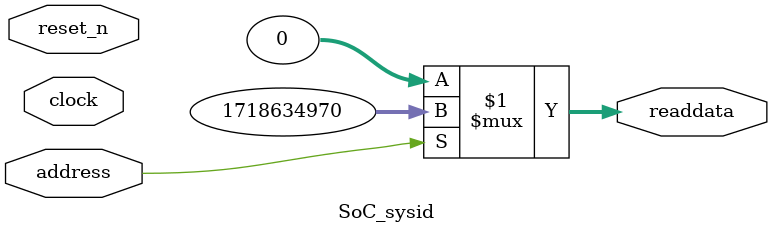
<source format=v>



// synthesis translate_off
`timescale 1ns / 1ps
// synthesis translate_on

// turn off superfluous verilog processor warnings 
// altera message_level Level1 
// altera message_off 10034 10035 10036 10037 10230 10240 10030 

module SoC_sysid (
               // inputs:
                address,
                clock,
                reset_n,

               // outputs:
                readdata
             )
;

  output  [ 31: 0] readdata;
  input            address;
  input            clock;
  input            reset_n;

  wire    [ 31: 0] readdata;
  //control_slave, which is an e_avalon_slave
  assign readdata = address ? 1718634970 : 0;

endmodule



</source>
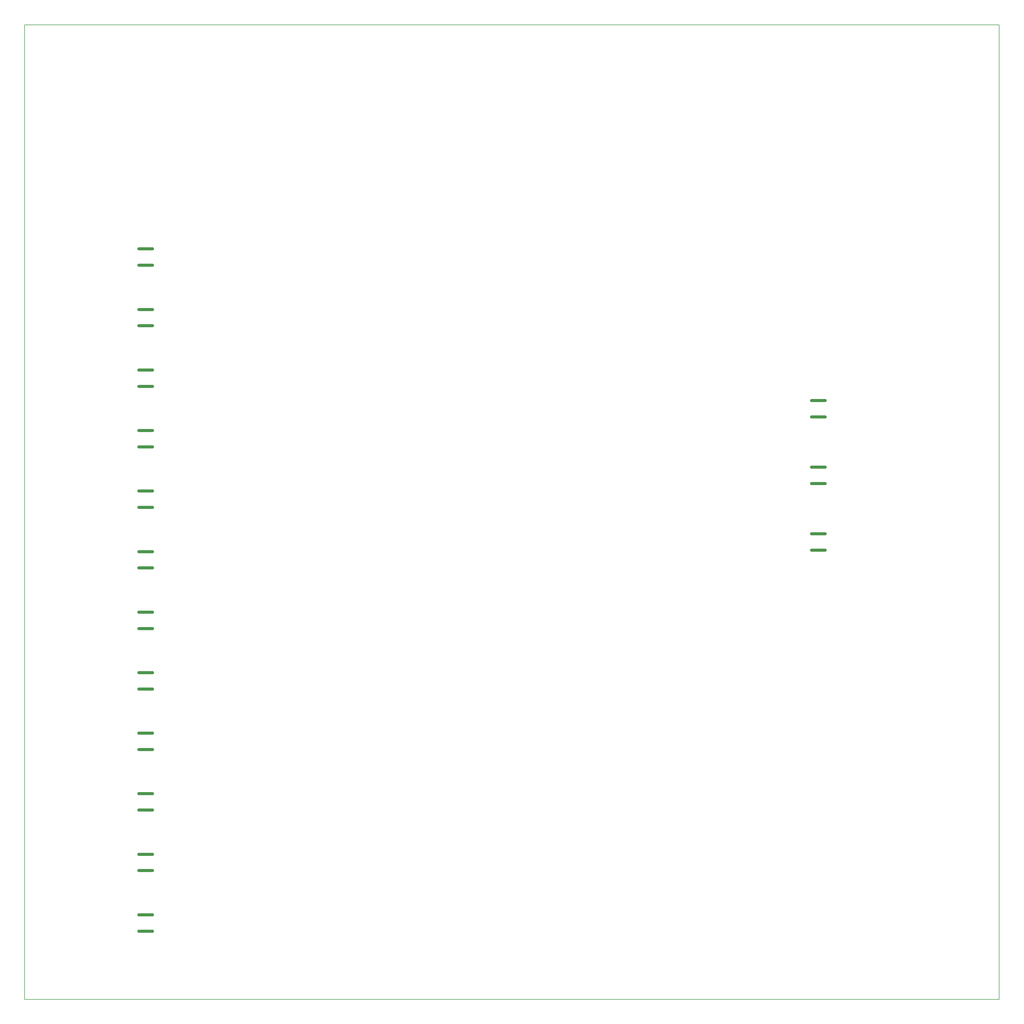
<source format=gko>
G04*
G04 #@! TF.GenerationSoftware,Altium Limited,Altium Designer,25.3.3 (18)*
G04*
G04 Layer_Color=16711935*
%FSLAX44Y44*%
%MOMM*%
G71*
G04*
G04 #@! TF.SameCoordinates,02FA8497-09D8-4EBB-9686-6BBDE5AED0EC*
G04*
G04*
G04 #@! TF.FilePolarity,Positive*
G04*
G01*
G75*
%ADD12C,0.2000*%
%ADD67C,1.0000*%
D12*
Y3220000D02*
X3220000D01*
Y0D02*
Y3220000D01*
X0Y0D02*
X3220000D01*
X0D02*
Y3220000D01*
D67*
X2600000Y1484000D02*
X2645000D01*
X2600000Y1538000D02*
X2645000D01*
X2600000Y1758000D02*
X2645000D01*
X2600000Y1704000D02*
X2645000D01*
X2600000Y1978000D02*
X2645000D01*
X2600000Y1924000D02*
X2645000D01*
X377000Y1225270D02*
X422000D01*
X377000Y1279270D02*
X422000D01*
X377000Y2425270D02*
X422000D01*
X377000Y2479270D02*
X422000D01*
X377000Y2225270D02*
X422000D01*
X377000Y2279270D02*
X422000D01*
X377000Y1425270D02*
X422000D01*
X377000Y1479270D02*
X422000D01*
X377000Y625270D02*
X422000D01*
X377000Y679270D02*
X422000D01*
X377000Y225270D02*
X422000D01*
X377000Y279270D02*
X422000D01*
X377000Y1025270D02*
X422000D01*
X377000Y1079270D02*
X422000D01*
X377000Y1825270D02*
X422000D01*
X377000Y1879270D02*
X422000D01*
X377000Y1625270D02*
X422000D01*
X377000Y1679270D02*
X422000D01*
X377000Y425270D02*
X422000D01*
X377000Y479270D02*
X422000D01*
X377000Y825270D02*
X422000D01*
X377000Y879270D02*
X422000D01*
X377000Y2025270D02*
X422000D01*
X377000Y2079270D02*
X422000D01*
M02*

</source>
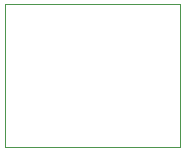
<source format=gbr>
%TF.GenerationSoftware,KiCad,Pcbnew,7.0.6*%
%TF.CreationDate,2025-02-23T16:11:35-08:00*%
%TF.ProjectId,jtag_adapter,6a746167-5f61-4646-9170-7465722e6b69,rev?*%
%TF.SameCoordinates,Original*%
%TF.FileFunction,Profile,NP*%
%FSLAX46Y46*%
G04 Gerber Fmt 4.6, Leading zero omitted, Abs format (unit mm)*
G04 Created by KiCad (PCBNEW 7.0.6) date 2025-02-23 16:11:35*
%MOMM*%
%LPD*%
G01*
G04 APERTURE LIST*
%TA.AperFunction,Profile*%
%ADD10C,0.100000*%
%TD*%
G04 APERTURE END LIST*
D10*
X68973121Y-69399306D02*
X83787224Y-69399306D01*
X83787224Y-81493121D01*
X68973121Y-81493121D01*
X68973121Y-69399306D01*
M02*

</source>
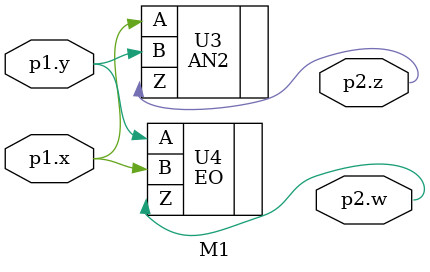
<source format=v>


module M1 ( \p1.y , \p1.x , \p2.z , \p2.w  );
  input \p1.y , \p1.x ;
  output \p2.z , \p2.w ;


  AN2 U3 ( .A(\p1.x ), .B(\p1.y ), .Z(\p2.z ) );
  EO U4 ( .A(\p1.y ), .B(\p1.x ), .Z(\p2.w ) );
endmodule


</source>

━━━━━━━━━━━━━━━━━━━━

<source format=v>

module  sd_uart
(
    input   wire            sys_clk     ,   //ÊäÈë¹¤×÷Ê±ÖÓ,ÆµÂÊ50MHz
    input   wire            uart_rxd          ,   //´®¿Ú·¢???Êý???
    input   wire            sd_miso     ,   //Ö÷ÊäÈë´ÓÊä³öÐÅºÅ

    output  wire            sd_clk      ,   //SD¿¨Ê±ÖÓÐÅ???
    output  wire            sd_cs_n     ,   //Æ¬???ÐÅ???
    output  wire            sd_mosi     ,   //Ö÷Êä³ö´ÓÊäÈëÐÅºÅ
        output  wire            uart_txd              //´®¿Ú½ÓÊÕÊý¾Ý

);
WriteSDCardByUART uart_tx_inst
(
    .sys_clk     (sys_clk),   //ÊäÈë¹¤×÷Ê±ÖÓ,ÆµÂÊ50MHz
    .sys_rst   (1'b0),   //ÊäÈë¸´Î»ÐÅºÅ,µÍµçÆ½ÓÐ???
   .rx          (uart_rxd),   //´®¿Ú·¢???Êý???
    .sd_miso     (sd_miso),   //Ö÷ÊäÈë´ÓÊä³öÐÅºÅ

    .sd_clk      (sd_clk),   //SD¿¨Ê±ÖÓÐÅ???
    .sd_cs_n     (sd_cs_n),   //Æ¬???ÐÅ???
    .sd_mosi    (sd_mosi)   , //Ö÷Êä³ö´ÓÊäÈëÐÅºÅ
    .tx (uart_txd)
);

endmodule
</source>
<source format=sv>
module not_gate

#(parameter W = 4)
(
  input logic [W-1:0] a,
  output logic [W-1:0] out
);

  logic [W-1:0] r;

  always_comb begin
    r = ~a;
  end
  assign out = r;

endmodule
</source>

━━━━━━━━━━━━━━━━━━━━

- [ACTION ITEM] What lines in the material mention "ÊäÈë¹"? Copy every one of them.

- [ANSWER BOX]
    input   wire            sys_clk     ,   //ÊäÈë¹¤×÷Ê±ÖÓ,ÆµÂÊ50MHz
    .sys_clk     (sys_clk),   //ÊäÈë¹¤×÷Ê±ÖÓ,ÆµÂÊ50MHz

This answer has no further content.